*WHAT TO WORK ON*. Below, take every line in the records from the one containing "genus: Accipiter" down through the one containing "genus: Mimetes", both included, and format them as a numbered list with any blank lines left out.

*Data excerpts*.
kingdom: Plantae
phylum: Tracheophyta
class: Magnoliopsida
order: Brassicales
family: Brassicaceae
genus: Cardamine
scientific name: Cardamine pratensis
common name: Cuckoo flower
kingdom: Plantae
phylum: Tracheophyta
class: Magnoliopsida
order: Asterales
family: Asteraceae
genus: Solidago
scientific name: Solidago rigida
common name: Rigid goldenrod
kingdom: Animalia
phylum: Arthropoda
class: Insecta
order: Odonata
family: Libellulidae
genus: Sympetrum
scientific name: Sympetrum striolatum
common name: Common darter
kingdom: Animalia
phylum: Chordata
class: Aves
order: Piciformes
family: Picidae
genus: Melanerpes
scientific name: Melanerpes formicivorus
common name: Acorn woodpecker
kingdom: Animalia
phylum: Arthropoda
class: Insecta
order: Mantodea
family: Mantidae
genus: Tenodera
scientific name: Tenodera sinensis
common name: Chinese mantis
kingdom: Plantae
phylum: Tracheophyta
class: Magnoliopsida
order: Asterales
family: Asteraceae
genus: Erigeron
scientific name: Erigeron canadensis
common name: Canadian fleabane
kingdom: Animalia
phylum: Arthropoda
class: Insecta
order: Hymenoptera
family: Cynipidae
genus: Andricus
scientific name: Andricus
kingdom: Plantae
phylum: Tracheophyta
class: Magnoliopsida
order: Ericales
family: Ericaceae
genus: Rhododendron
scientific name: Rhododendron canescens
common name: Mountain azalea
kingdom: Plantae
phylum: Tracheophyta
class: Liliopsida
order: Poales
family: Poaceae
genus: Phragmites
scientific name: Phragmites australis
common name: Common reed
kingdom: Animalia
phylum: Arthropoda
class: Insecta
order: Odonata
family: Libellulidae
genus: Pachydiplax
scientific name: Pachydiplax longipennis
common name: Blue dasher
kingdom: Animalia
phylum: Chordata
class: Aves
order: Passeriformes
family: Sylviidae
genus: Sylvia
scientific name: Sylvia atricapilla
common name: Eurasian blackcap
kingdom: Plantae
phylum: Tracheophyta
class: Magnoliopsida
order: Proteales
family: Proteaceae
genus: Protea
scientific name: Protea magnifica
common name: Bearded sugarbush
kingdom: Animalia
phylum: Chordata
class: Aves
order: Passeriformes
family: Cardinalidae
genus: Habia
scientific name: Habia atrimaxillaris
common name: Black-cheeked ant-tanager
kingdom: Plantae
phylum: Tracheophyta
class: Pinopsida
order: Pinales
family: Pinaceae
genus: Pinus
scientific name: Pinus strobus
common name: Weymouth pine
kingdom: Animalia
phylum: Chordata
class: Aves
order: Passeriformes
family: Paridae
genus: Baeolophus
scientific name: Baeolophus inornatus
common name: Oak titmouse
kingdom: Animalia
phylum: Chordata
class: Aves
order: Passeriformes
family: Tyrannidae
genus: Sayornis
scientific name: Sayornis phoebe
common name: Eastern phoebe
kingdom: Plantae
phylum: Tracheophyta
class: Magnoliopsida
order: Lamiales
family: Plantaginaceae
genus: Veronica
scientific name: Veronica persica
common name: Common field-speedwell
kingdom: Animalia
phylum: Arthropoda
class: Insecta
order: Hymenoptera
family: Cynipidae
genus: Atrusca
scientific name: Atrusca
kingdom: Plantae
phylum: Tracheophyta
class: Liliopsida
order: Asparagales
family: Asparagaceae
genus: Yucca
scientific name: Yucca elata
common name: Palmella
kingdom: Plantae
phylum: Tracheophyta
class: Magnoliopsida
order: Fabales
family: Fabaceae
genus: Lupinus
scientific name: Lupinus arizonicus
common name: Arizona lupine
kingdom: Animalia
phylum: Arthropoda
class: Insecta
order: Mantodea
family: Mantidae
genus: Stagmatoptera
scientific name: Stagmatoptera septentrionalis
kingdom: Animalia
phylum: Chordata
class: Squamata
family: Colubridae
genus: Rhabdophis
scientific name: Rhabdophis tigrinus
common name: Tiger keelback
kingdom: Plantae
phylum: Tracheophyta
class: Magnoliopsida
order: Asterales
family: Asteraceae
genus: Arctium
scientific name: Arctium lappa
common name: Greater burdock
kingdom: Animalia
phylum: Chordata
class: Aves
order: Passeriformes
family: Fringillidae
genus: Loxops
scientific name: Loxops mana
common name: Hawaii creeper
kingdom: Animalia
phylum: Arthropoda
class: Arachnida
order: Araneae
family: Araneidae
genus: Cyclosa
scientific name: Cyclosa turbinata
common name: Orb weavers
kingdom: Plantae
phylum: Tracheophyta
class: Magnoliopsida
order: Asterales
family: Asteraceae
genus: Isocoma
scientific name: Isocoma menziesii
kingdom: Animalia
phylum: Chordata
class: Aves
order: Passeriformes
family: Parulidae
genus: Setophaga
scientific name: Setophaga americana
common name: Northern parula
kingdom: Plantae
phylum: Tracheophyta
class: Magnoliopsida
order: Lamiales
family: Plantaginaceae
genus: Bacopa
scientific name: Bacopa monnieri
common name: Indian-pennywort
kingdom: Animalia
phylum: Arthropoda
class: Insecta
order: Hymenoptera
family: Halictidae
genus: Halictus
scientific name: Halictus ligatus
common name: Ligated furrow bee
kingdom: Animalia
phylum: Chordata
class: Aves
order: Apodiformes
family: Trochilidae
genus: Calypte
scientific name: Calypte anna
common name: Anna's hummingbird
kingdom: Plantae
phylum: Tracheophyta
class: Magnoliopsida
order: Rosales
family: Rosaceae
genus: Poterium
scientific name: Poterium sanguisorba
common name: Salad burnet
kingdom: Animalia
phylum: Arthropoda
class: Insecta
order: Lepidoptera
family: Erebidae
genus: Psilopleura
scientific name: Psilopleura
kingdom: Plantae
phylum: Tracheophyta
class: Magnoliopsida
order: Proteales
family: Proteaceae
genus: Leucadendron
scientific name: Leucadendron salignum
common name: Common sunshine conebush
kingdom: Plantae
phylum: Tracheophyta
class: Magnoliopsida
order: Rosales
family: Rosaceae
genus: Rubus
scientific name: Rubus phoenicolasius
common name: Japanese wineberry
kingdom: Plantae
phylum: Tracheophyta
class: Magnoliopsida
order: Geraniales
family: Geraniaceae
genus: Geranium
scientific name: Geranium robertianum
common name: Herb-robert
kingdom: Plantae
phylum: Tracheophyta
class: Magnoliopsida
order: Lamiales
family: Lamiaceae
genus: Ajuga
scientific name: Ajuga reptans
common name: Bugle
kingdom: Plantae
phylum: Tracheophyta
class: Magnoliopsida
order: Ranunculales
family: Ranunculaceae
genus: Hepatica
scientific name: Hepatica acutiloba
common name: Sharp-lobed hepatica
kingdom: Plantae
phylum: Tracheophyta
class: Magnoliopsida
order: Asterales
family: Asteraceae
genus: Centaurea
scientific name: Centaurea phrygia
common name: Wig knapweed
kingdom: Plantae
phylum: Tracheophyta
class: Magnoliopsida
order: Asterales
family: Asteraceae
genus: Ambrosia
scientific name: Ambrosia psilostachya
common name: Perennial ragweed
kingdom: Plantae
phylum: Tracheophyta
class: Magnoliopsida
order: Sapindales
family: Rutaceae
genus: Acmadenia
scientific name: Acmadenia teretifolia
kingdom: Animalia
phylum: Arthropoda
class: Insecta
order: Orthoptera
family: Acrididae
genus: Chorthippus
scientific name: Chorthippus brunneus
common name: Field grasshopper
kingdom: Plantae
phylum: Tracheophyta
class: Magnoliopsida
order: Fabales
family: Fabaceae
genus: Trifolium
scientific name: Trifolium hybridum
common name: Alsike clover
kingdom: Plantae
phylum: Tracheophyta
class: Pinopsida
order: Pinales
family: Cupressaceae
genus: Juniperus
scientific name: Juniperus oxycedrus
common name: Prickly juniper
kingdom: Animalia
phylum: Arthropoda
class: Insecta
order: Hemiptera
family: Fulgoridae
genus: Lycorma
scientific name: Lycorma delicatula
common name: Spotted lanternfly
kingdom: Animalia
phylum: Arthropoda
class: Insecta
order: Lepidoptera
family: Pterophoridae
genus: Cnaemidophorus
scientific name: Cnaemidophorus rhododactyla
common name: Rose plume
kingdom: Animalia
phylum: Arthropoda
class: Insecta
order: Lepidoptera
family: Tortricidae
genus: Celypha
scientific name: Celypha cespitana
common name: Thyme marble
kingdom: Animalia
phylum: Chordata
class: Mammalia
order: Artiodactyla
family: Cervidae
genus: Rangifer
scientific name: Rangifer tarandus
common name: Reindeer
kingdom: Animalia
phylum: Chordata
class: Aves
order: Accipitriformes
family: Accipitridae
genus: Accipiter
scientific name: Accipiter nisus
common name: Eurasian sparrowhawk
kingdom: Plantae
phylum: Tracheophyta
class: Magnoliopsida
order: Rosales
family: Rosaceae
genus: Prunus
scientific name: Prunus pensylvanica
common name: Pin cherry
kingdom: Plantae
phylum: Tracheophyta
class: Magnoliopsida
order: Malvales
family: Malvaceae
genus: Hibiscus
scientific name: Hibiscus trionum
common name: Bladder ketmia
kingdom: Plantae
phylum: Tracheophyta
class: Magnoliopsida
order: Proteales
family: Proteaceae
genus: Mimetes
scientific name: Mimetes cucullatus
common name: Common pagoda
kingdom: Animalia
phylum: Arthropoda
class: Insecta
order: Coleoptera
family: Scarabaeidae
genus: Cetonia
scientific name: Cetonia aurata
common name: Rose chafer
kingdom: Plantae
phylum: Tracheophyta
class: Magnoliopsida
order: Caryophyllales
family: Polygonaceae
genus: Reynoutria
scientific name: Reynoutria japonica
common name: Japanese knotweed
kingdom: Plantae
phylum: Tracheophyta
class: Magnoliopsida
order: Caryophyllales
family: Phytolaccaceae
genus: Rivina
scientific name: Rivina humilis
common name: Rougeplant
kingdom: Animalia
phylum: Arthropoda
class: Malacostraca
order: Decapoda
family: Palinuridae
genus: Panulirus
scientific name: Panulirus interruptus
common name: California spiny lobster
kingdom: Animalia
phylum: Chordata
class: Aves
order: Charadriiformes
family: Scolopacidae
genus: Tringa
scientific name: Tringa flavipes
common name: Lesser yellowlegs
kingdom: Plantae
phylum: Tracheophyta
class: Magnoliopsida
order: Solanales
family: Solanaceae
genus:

*ANSWER TO THIS TASK*.
1. genus: Accipiter
2. scientific name: Accipiter nisus
3. common name: Eurasian sparrowhawk
4. kingdom: Plantae
5. phylum: Tracheophyta
6. class: Magnoliopsida
7. order: Rosales
8. family: Rosaceae
9. genus: Prunus
10. scientific name: Prunus pensylvanica
11. common name: Pin cherry
12. kingdom: Plantae
13. phylum: Tracheophyta
14. class: Magnoliopsida
15. order: Malvales
16. family: Malvaceae
17. genus: Hibiscus
18. scientific name: Hibiscus trionum
19. common name: Bladder ketmia
20. kingdom: Plantae
21. phylum: Tracheophyta
22. class: Magnoliopsida
23. order: Proteales
24. family: Proteaceae
25. genus: Mimetes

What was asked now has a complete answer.